An old sports anthology television program used to open with an announcer extolling “the thrill of victory” and lamenting “the agony of defeat.”
William Meeker once knew more about the latter than he would have liked. Not any more.
An M.B.A. graduate student in William & Mary’s Raymond A. Mason School of Business, Meeker won the men’s single scull (1x) at the American Collegiate Rowing Association’s (ACRA) national championship in Gainesville, Georgia, in May. His time of 7:35.507 was about three seconds faster than that of Reid Cucci of the University of Delaware.
When the race was over, and Meeker had come from behind using a strong sprint over the final 300 meters of a 2,000-meter race, the sportsmanship inherent in the sport began.
Cucci – a member of the Under 23 National team – walked over to Meeker, offered congratulations and, in keeping with tradition, presented him with the shirt he wore during the race.
The third-place finisher, from the University of Chicago, couldn’t find Meeker after the race, but left a note on his shell that Meeker said he may well frame.
“He said, essentially, that he was impressed with how good a sprinter I was and beyond that, [he appreciated] the way I handled myself after the win,” Meeker said. “He said I wasn’t boastful, didn’t brag and didn’t make a scene.
“This regatta really meant a lot to me.
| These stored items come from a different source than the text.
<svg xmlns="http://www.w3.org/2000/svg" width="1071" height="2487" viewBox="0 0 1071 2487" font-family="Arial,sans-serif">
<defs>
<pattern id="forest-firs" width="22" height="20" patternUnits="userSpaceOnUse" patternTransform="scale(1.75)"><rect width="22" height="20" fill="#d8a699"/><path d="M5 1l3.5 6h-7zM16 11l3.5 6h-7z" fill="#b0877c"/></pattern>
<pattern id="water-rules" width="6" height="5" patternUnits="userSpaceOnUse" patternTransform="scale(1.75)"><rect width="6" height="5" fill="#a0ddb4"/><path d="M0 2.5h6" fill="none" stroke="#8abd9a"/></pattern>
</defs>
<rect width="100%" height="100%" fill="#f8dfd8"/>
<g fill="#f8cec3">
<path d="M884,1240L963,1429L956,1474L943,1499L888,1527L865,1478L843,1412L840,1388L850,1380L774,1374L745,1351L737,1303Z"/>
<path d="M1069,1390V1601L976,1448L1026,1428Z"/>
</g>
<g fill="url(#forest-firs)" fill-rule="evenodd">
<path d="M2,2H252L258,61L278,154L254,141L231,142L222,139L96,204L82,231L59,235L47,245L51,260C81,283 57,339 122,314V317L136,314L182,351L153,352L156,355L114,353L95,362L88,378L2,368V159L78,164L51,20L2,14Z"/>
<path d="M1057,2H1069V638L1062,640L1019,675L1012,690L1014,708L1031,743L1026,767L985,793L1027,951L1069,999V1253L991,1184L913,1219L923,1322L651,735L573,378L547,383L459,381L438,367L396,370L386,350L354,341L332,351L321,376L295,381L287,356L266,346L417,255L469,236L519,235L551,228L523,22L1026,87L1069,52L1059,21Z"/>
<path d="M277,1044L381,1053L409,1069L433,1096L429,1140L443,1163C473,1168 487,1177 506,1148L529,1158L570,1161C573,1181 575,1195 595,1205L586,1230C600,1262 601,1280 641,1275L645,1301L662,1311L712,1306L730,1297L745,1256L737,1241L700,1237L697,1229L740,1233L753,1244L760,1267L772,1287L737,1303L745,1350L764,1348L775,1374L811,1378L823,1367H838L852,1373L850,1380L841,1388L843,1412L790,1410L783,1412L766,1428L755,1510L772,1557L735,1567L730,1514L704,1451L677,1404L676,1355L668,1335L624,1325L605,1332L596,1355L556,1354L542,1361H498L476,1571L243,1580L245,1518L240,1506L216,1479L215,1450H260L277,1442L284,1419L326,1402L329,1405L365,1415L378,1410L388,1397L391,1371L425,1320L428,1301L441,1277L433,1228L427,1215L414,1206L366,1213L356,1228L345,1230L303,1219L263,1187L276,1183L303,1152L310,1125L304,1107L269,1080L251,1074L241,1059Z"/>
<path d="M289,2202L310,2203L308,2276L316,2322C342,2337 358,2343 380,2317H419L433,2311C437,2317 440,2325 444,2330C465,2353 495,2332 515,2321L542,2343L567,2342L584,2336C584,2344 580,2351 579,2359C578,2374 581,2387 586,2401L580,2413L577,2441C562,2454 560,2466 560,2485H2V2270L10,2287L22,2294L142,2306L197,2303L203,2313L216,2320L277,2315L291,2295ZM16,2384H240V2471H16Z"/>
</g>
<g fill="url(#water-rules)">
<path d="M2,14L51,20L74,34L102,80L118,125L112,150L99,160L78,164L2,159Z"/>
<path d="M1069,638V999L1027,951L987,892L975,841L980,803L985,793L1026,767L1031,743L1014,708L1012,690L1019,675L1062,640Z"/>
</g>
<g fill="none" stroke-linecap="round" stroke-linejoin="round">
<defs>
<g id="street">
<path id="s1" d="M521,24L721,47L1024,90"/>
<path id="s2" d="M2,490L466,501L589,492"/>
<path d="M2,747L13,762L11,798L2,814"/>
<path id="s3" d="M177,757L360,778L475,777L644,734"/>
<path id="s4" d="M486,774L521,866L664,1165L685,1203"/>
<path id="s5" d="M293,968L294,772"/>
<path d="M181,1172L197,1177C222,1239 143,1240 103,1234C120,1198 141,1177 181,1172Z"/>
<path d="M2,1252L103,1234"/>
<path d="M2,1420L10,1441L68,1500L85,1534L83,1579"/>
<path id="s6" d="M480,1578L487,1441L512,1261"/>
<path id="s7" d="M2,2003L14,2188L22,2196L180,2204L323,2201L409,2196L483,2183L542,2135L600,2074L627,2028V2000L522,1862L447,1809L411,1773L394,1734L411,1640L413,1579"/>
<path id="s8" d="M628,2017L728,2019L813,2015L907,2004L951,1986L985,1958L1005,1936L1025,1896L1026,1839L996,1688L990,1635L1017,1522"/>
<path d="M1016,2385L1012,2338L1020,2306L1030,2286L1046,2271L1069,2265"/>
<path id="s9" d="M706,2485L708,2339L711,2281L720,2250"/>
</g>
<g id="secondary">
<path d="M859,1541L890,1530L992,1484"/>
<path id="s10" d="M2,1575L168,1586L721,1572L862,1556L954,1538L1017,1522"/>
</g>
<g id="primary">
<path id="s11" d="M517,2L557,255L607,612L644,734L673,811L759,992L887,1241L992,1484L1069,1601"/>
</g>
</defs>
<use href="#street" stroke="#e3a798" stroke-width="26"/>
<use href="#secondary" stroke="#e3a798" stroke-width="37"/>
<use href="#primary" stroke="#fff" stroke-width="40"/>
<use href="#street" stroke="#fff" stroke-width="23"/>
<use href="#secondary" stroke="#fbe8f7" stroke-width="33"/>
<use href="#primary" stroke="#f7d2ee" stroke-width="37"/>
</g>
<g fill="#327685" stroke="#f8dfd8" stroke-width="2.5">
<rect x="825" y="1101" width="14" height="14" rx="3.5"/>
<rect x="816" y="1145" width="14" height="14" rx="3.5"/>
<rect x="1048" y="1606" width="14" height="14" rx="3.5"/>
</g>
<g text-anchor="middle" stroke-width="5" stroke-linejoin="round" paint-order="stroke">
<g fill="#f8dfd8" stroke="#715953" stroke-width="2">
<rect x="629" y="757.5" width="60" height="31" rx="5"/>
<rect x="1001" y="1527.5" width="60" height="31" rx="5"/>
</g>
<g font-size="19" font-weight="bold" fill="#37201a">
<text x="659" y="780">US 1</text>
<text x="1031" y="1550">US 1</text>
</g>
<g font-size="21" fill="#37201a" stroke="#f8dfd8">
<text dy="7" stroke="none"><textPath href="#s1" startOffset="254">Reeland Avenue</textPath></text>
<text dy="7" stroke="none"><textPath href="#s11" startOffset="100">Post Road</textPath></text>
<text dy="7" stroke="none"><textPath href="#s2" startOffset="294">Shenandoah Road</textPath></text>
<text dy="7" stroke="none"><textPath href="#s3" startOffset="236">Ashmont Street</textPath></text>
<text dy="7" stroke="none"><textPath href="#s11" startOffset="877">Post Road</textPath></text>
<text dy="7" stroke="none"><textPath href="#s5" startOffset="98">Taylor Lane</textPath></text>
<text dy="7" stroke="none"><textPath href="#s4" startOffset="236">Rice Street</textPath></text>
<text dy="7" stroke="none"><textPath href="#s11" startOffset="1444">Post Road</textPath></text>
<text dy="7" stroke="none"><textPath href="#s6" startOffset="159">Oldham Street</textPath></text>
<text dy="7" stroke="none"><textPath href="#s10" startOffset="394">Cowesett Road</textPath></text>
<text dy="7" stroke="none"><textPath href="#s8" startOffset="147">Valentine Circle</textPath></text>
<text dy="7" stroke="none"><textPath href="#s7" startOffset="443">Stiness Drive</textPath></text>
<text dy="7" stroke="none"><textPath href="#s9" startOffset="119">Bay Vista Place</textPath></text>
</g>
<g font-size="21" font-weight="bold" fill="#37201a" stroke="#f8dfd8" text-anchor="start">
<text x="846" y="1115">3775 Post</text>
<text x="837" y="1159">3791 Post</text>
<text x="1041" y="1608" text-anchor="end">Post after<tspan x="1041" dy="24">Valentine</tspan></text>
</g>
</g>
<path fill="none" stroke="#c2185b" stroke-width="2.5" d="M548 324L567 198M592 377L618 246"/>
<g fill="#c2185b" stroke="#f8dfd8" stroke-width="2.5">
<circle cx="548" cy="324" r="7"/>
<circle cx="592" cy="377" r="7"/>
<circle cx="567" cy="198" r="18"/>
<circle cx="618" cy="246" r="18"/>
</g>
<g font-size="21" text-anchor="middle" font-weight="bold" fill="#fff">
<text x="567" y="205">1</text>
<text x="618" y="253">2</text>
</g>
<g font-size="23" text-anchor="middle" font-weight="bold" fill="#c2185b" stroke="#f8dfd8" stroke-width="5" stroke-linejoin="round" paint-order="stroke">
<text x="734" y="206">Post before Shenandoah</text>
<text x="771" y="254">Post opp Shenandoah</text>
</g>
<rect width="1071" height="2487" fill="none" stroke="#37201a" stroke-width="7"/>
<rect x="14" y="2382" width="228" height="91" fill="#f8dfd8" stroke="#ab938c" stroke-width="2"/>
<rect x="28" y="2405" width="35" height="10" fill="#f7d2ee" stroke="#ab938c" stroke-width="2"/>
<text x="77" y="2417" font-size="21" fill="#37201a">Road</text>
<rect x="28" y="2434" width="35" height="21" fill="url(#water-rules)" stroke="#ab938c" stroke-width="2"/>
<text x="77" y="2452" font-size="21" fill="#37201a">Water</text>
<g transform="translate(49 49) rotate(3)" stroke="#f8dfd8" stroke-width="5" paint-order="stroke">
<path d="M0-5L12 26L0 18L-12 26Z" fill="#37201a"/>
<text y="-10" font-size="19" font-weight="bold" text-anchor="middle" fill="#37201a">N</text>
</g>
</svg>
It was the culmination of so much effort and really finishing my college rowing career off really, really strong. I’ve had a lot of tough losses.”
As an undergraduate student at George Mason, Meeker was part of a four-man team that was favored to win the national championship, had the fastest times in the heats – and then finished fourth.
“It was difficult to miss the medal stand,” he said.
Two years ago, that same team finished second to Michigan for the national championship by a seat, similar to a losing by a “nose” in horse racing.
Meeker jokingly said that it seemed he’d been preparing for the ACRA championship since the day he started rowing, at least the day he joined the W&M club team last fall. But when he didn’t perform as well as he expected in October at the Head of the Charles regatta, he kicked his training into another gear. He practiced six days a week, rowing 10 to 15 miles daily. He biked to and from practice several times a week, lifted weights twice weekly.
“It became a part-time job, but it was worth it,” he said.
At the Dad Vail in Philadelphia in mid-May, just before the ACRA championship, Meeker finished fifth, but got a good look at 40 or so schools and handicapped the competition.
Cucci, he predicted correctly, would be his toughest opponent.
In the finals, Cucci raced to a boat-length lead, and Meeker said he was afraid he wouldn’t be able to catch him.
“But I had a moment where I could see that I had started to gain ground on him, and I really kicked it up and started sprinting,” he said. “I actually ended up beating him by a bit of open water.”When he returns to W&M in the fall, Meeker will take on a new challenge. He’ll coach the men’s novice squad while continuing to compete in the senior category. He plans to graduate from the MBA program in the spring of 2017.